The jury voted her guilty, and Tinville rose to demand the full sentence of the law.
It was the end. She was removed to the Conciergerie, the antechamber of the guillotine. A constitutional priest was sent to her, but she dismissed him with thanks, not requiring his ministrations. She preferred the painter Hauer, who had received the Revolutionary Tribunal's permission to paint her portrait in accordance with her request. And during the sitting, which lasted half an hour, she conversed with him quietly on ordinary topics, the tranquillity of her spirit unruffled by any fear of the death that was so swiftly approaching.
The door opened, and Sanson, the public executioner, came in. He carried the red smock worn by those convicted of assassination. She showed no dismay; no more, indeed, than a faint surprise that the time spent with Hauer should have gone so quickly. She begged for a few moments in which to write a note, and, the request being granted, acquitted herself briskly of that task, then announcing herself ready, she removed her cap that Sanson might cut her luxuriant hair. Yet first, taking his scissors, she herself cut off a lock and gave it to Hauer for remembrance. When Sanson would have bound her hands, she begged that she might be allowed to wear gloves, as her wrists were bruised and cut by the cord with which she had been pinioned in Marat's house. He answered that she might do so if she wished, but that it was unnecessary, as he could bind her without causing pain.
"To be sure," she said, "those others had not your experience," and she proffered her bare wrists to his cord without further demur. "If this toilet of death is performed by rude hands," she commented, "at least it leads to immortality."
She mounted the tumbril awaiting in the prison yard, and, disdaining the chair offered her by Sanson, remained standing, to show herself dauntless to the mob and brave its rage. And fierce was that rage, indeed. So densely thronged were the streets that the tumbril proceeded at a crawl, and the people surging about the cart screamed death and insult at the doomed woman. It took two hours to reach the Place de la Révolution, and meanwhile a terrific summer thunderstorm had broken over Paris, and a torrential rain had descended upon the densely packed streets.
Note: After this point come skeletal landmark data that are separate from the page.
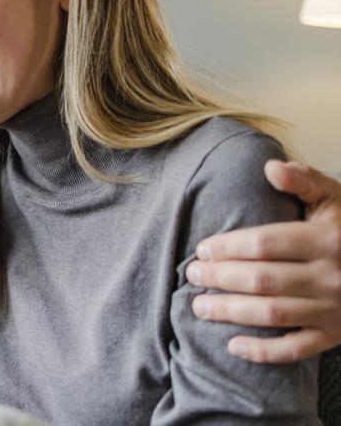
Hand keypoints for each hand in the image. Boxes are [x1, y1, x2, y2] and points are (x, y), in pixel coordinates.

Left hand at [186, 160, 340, 362]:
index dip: (229, 247)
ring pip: (272, 314)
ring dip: (230, 312)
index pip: (266, 244)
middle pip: (262, 280)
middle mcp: (331, 276)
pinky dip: (264, 352)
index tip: (202, 248)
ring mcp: (333, 309)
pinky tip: (233, 346)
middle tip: (192, 274)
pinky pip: (296, 349)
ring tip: (199, 306)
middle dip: (220, 278)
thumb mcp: (335, 198)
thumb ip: (304, 180)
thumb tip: (270, 166)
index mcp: (327, 239)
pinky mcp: (335, 334)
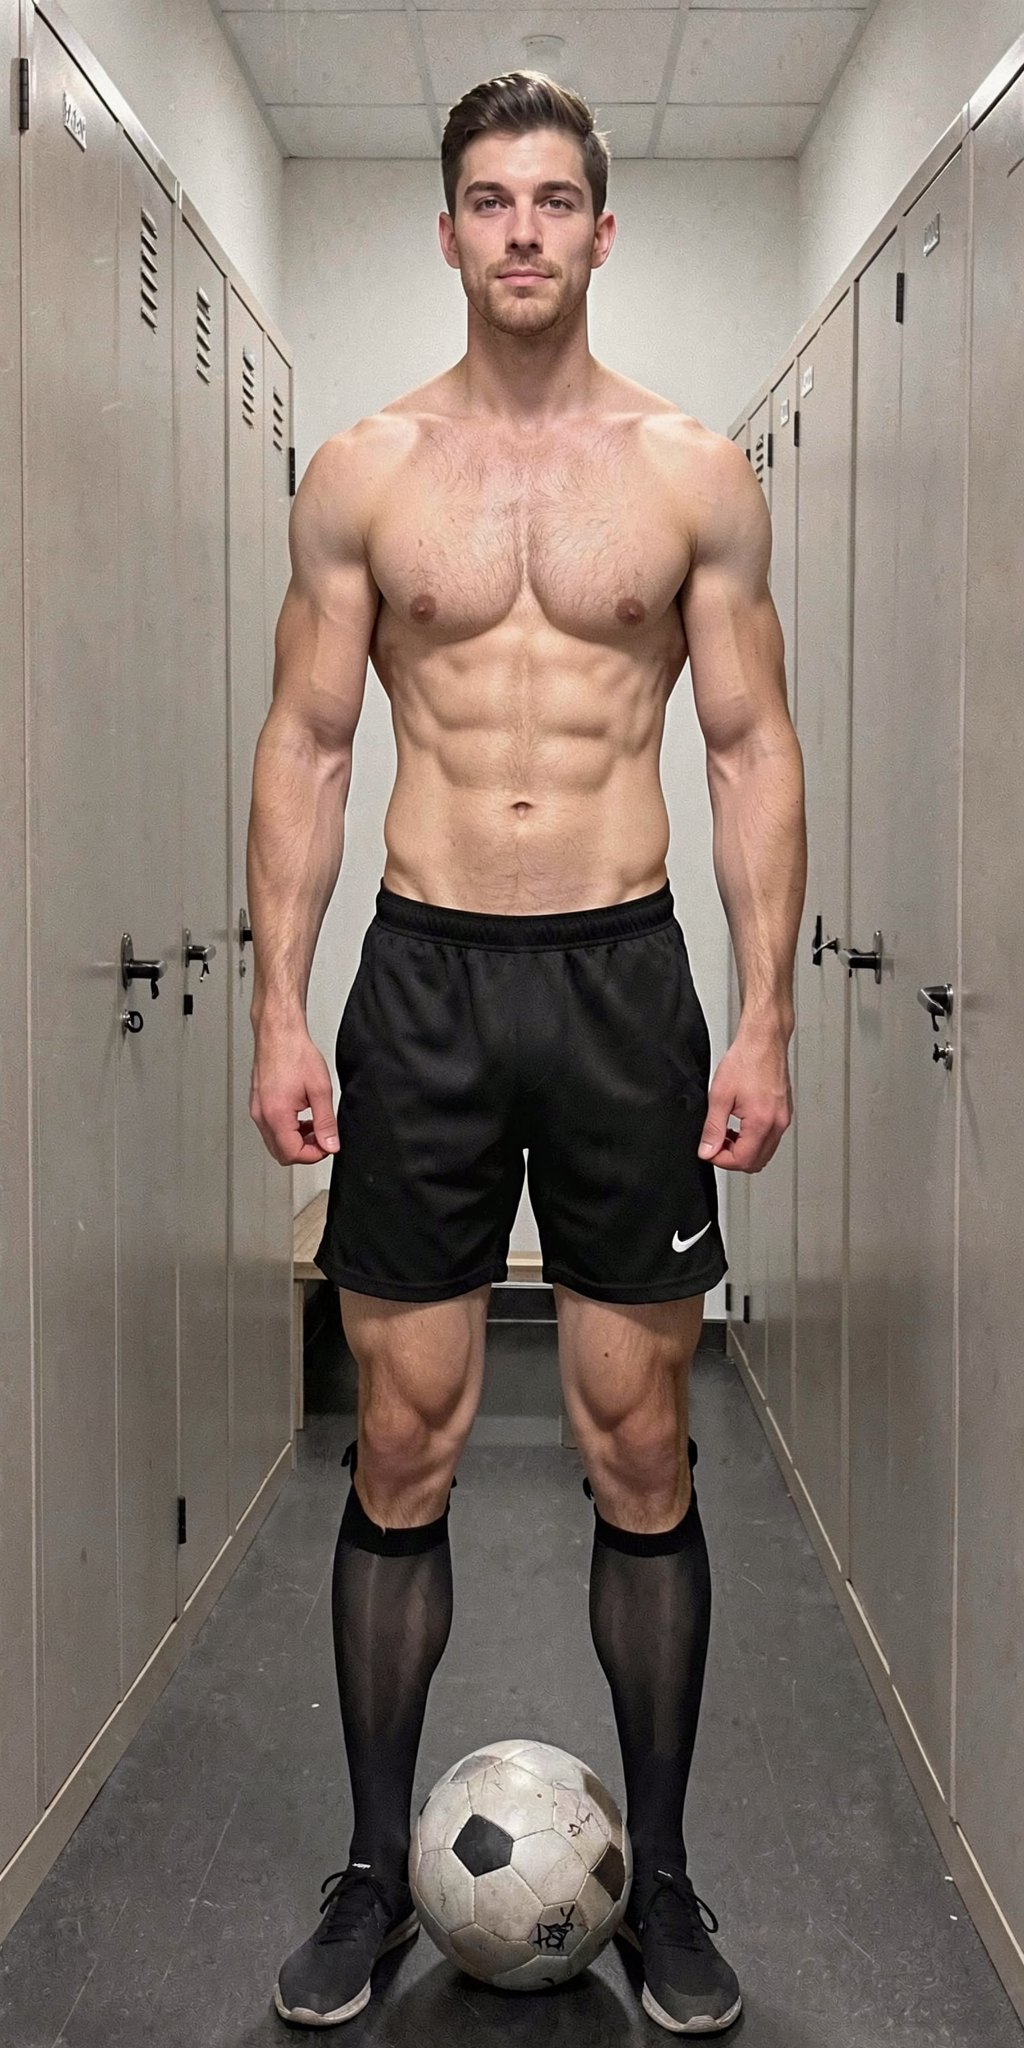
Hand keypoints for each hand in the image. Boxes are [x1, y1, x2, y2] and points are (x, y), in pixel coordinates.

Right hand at [249, 1021, 340, 1165]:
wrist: (279, 1033)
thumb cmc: (295, 1053)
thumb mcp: (320, 1090)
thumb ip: (326, 1122)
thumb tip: (330, 1144)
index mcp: (276, 1114)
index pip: (292, 1154)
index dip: (314, 1155)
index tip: (327, 1146)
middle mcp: (261, 1115)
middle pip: (281, 1153)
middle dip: (304, 1151)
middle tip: (322, 1138)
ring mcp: (257, 1110)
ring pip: (275, 1142)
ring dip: (296, 1140)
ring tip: (314, 1125)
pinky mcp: (257, 1104)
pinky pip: (270, 1128)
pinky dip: (287, 1130)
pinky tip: (301, 1117)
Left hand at [697, 1029, 792, 1172]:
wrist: (764, 1041)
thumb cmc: (746, 1060)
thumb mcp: (719, 1096)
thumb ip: (713, 1128)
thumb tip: (707, 1150)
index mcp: (762, 1122)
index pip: (742, 1160)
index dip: (721, 1160)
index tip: (709, 1150)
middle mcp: (778, 1123)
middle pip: (756, 1162)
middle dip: (733, 1158)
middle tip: (717, 1143)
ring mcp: (783, 1118)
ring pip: (764, 1152)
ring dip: (744, 1149)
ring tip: (727, 1132)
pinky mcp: (784, 1112)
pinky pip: (771, 1138)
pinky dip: (754, 1139)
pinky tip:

Charlotte's garments were soaked through and through, so that her red smock, becoming glued now to her body and fitting her like a skin, threw into relief its sculptural beauty, whilst a reflection of the vivid crimson of the garment faintly tinged her cheeks, and thus heightened her appearance of complete composure.
And it is now in the Rue St. Honoré that at long last we reach the opening of our tragic love-story.
A tall, slim, fair young man, named Adam Lux—sent to Paris by the city of Mayence as Deputy Extraordinary to the National Convention—was standing there in the howling press of spectators. He was an accomplished, learned young gentleman, doctor at once of philosophy and of medicine, although in the latter capacity he had never practiced owing to an extreme sensibility of nature, which rendered anatomical work repugnant to him. He was a man of a rather exalted imagination, unhappily married—the not uncommon fate of such delicate temperaments—and now living apart from his wife. He had heard, as all Paris had heard, every detail of the affair, and of the trial, and he waited there, curious to see this woman, with whose deed he was secretly in sympathy.